In his latest conference speech, Mr Cameron has announced a relaxation of current planning laws with a view to increasing home ownership in Britain and shift from ‘generation rent’ to ‘generation buy’. David Cameron’s affordable homes scheme is bad news for generation rent.
Currently, planning rules state that property developers are required to build affordable homes for rent; Cameron plans to scrap these requirements and make it so that developers will have fulfilled their obligations to the council if they build homes for purchase. For the first time, the definition of ‘affordable housing’ will be reformed to include starter-homes for first-time buyers (under 40), not solely to rent.
Under the scheme, houses must be 20% below the market rent and capped at £450,000 inside London and £250,000 outside.
Cameron believes that this reform is in line with what young adults want – “For years politicians have been talking about building what they call affordable homes but the phrase was deceptive. It basically means ones that were only available for rent.
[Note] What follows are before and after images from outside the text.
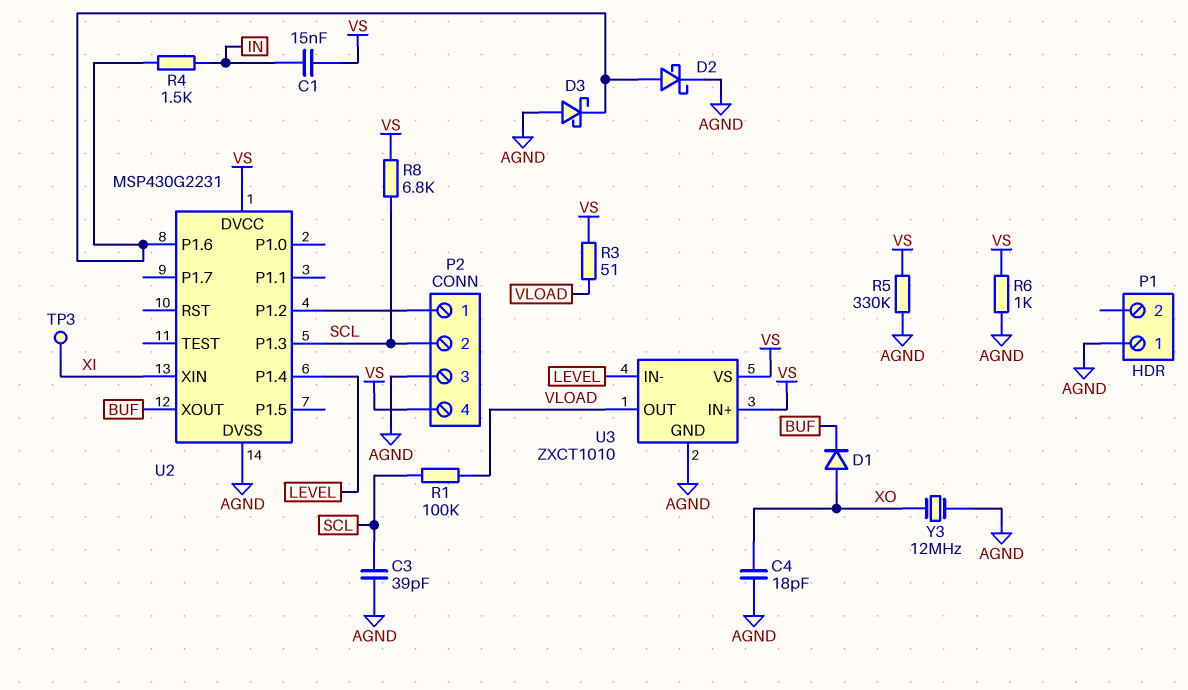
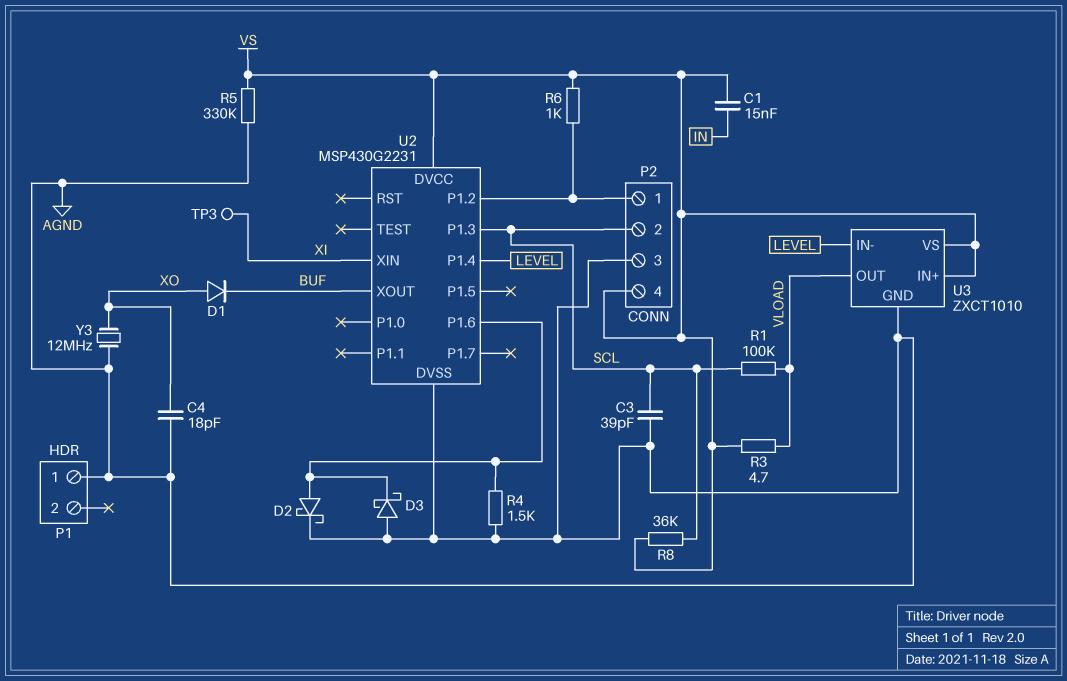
R3: 51 (VLOAD, VS) -> 4.7 (VLOAD, VS)
R4: 1.5k (IN, U2/P1.6) -> 1.5k (AGND, U2/P1.6)
R6: 1k (AGND, VS) -> 1k (P2/1, VS)
R8: 6.8k (SCL, VS) -> 36k (SCL, VS)

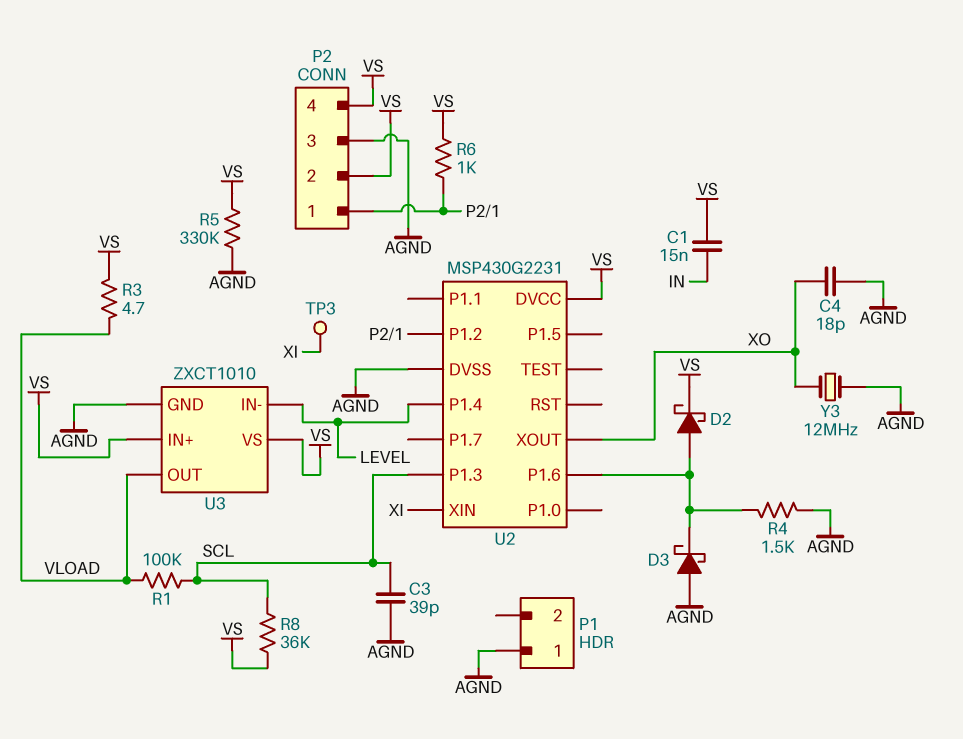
D1: diode (A XO, K BUF) -> none
D2: schottky (A U2/P1.6, K AGND) -> schottky (A U2/P1.6, K VS)
P2 pin 2: SCL -> VS
U2 pin XOUT: BUF -> XO

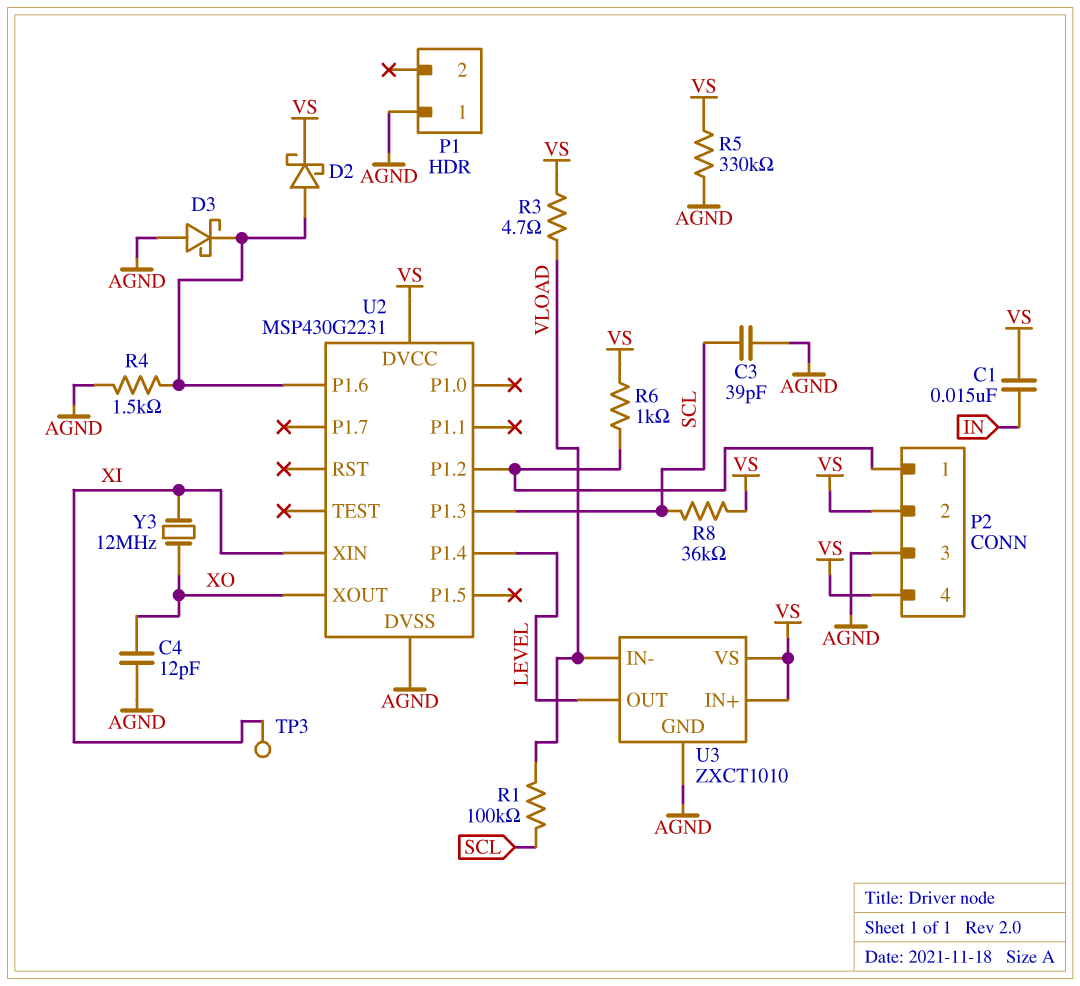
C4: 18pF (AGND, XO) -> 12pF (AGND, XO)
U3 pin IN-: LEVEL -> VLOAD
U3 pin OUT: VLOAD -> LEVEL
Y3: 12MHz (AGND, XO) -> 12MHz (XI, XO)

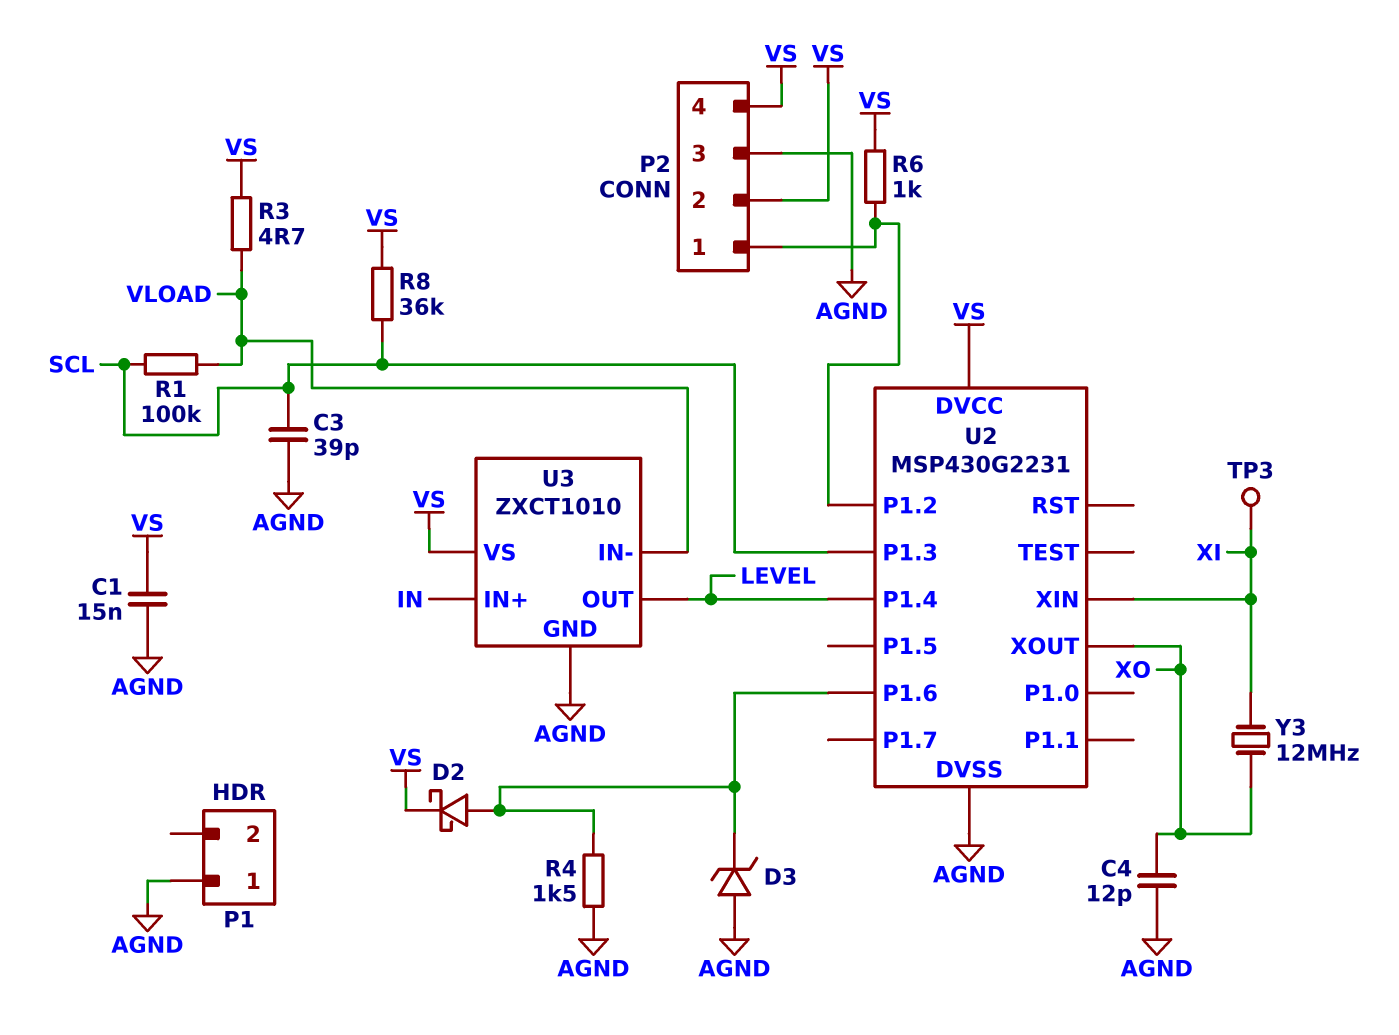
C1: 15nF (IN, VS) -> 15nF (AGND, VS)
D3: schottky (A AGND, K U2/P1.6) -> zener (A AGND, K U2/P1.6)
R5: 330k (AGND, VS) -> none
U3 pin IN+: VS -> IN

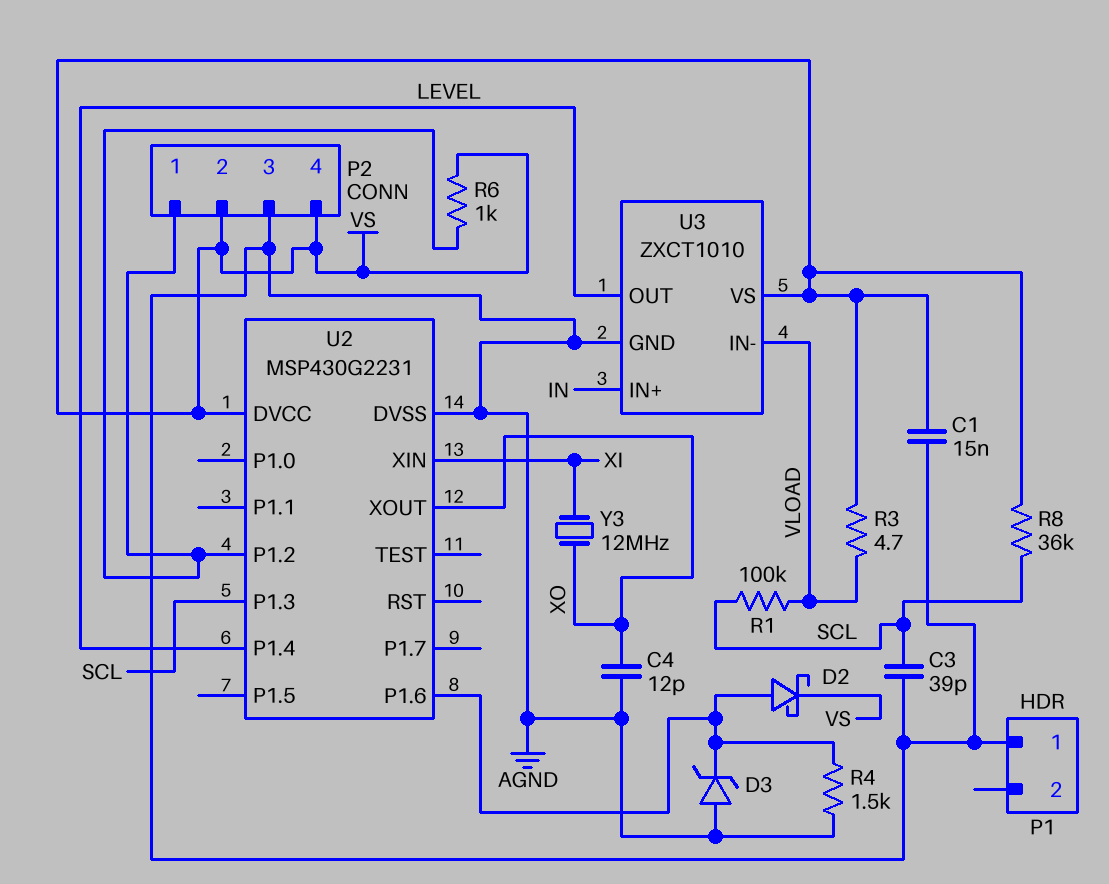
TP3: test point (XI) -> none

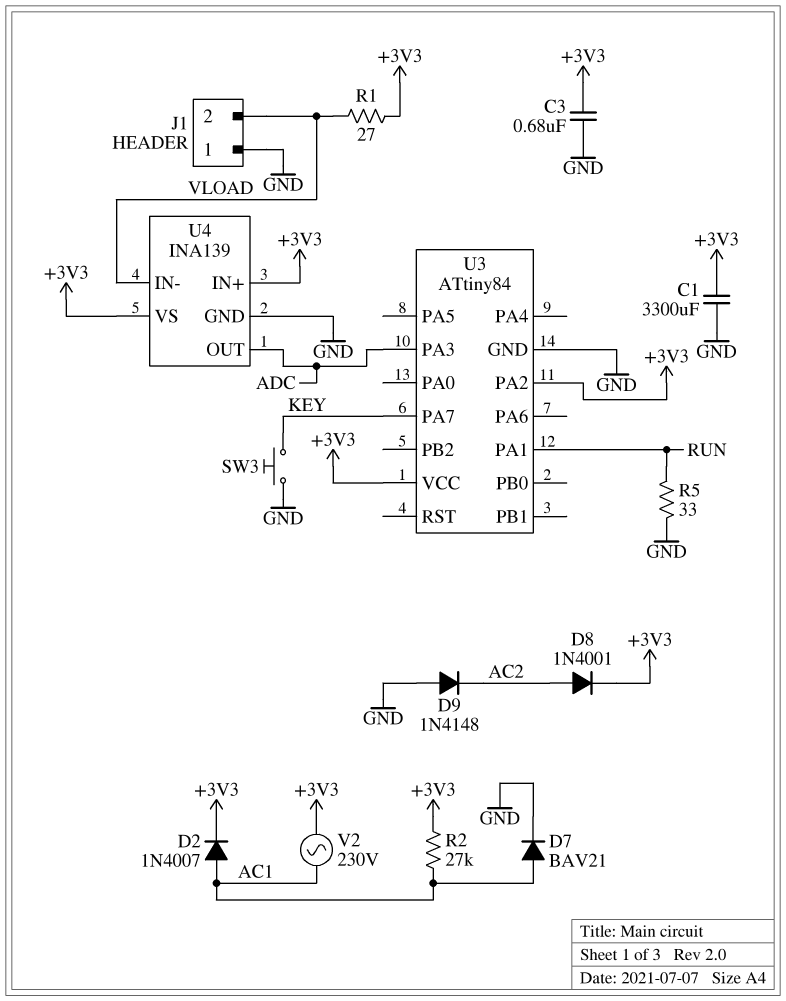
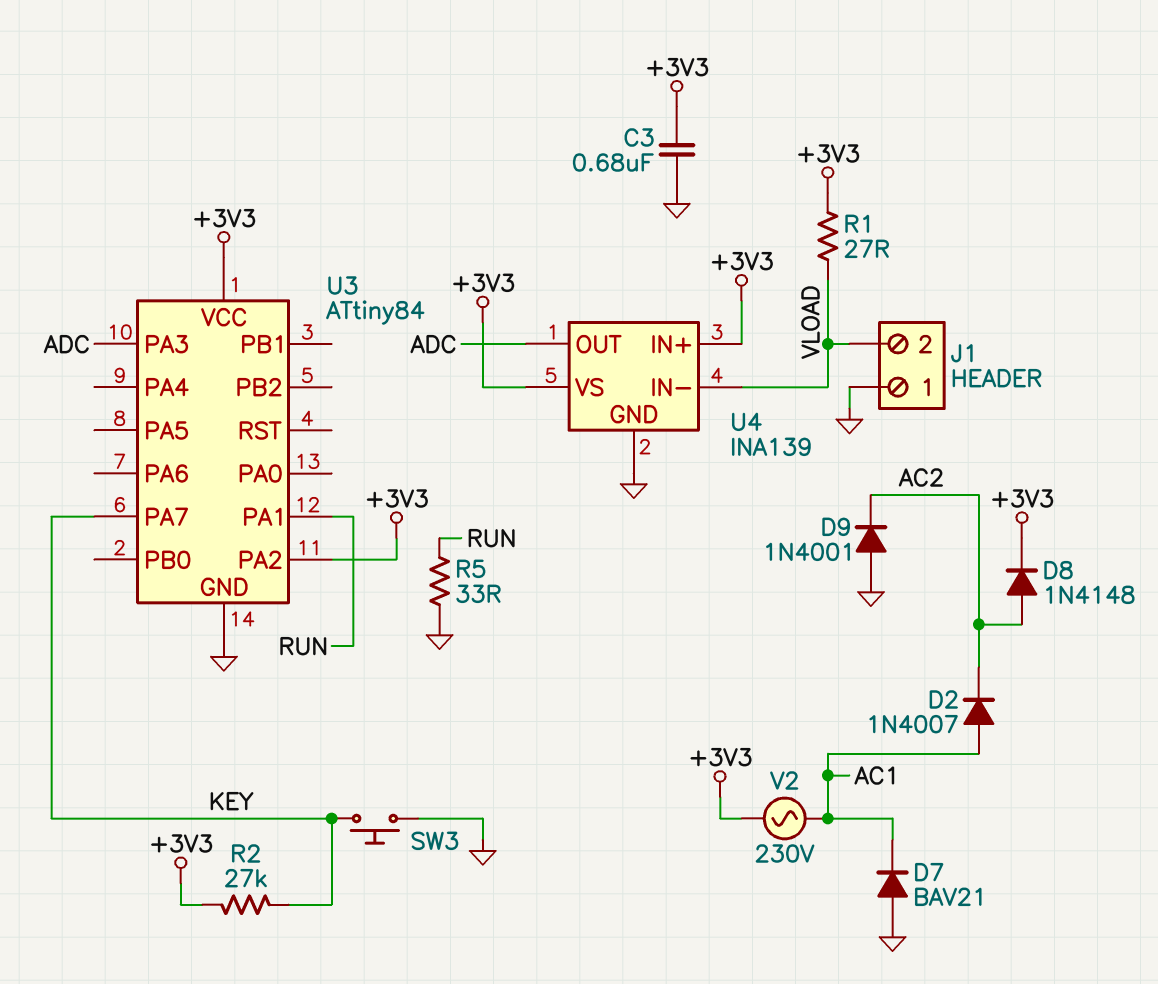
C1: 3300uF (+3V3, GND) -> none
D2: diode 1N4007 (A AC1, K +3V3) -> diode 1N4007 (A AC1, K AC2)
D7: diode BAV21 (A AC1, K GND) -> diode BAV21 (A GND, K AC1)
D8: diode 1N4001 (A AC2, K +3V3) -> diode 1N4148 (A AC2, K +3V3)
D9: diode 1N4148 (A GND, K AC2) -> diode 1N4001 (A GND, K AC2)
R2: 27k (+3V3, AC1) -> 27k (+3V3, KEY)

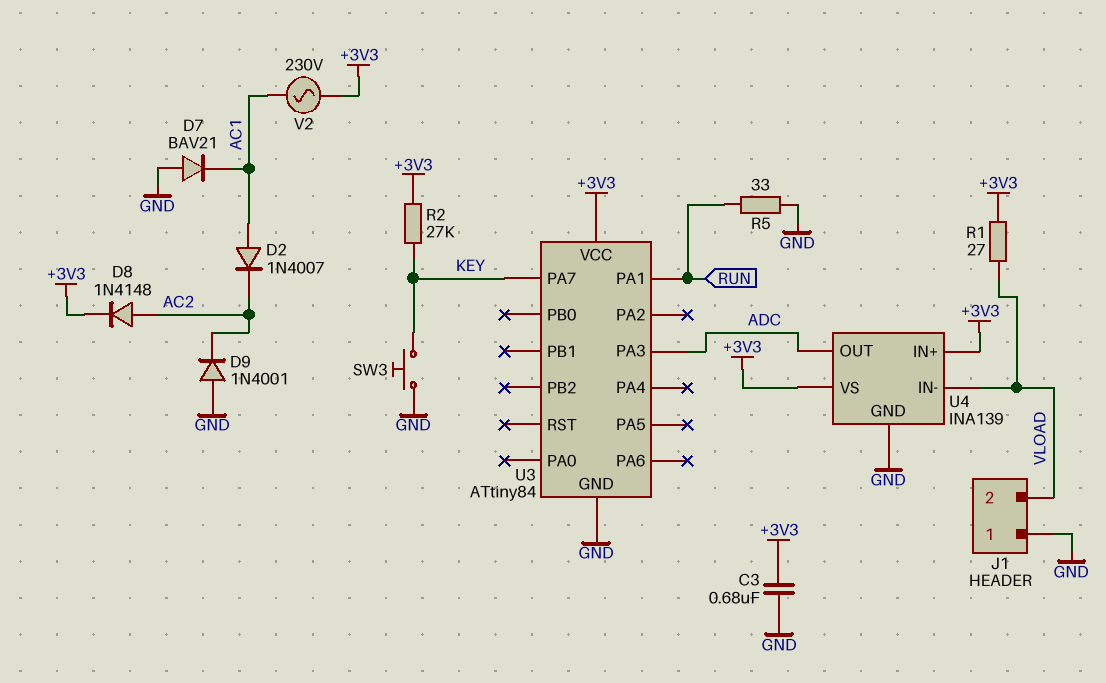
U3 pin PA2: +3V3 -> none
What people want are homes they can actually own.”
Young adults nowadays are exhibiting a ‘we buy any home‘ attitude; they are seemingly desperate to get onto the property ladder whatever it takes.
The affordable home scheme, therefore, is fantastic in theory, but is it actually feasible?
Of course, given the option in ideal circumstances, young adults would wish to invest in a property rather than fritter away their pay checks on rent for months on end, with nothing to show for it. But the truth of the matter is, many of these young adults are unable to afford to buy one of these so called ‘affordable’ homes; it seems they aren’t quite what they say on the tin.
These homes are effectively useless to those who are ‘priced-out’, or don’t have a nest egg to pour into a deposit and monthly mortgage payments; at best, the ‘affordable homes’ provide an alternative for those who might have used the existing ‘help to buy scheme’.
Even with the Bank of England’s relatively low mortgage rates resulting in homes being cheap to own, they’re sure as hell not cheap to buy. Raising a deposit when trying to pay bills and keep up with ever rising rent payments is no mean feat. Especially when these deposits are pretty hefty amounts of money; for a £450,000 property in London (affordable homes maximum price) to take out a 95% mortgage you’re looking at a £22,500 deposit – not forgetting stamp duty and other moving charges. Ouch. Not looking so affordable now, eh Mr Cameron?
According to The Housing Charity Shelter, an average earning family will in fact be unable to afford one of these new ‘affordable’ homes, in 58% of the local boroughs. And those on national living wage (newly brought in by Osborne) can forget it – they will be priced out in 98% of the country.
So although on paper the affordable housing scheme appears to be a good idea, it seems the majority of workers, earning average wages, are set to benefit very little. Renters are always going to exist – there are some people who are never going to be able to afford to buy, and telling developers they no longer need to keep rent down can only be bad news for ‘generation rent’.